Text block Start Marker
[PATCH 4/5] accel/rocket: Skip CNA/Core S_POINTER initialization for standalone tasks

From: Ross Cawston

Date: Tue Feb 17 2026 - 16:40:33 EST


Standalone DPU (element-wise) and PPU (pooling, etc.) tasks do not use
the CNA or Core blocks. Writing S_POINTER to those blocks re-arms them
with stale/uninitialized state, leading to corruption.

Introduce ROCKET_TASK_SKIP_CNA_CORE flag (added in previous patch) so
userspace can indicate such tasks. When set, skip the CNA and Core
S_POINTER MMIO writes.

Also move the per-core extra bit (bit 28 × core index) inside the same
conditional - it is only needed when CNA/Core are actually used.
Text block End Marker
Data provided Start Marker
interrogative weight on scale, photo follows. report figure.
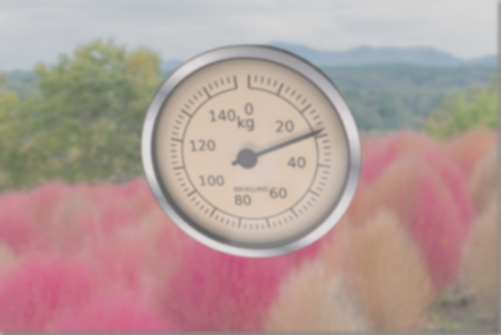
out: 28 kg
Data provided End Marker
» **Actions to take**:
(a) Reproduce word for word the part of the rocket patch between "Date: Tue Feb" and "are actually used.", inclusive.
(b) List every hardware unit named in the first paragraph of the rocket patch.

» **Completed exercise**:
(a)
Date: Tue Feb 17 2026 - 16:40:33 EST


Standalone DPU (element-wise) and PPU (pooling, etc.) tasks do not use
the CNA or Core blocks. Writing S_POINTER to those blocks re-arms them
with stale/uninitialized state, leading to corruption.

Introduce ROCKET_TASK_SKIP_CNA_CORE flag (added in previous patch) so
userspace can indicate such tasks. When set, skip the CNA and Core
S_POINTER MMIO writes.

Also move the per-core extra bit (bit 28 × core index) inside the same
conditional - it is only needed when CNA/Core are actually used.

(b)
- DPU
- PPU
- CNA
- Core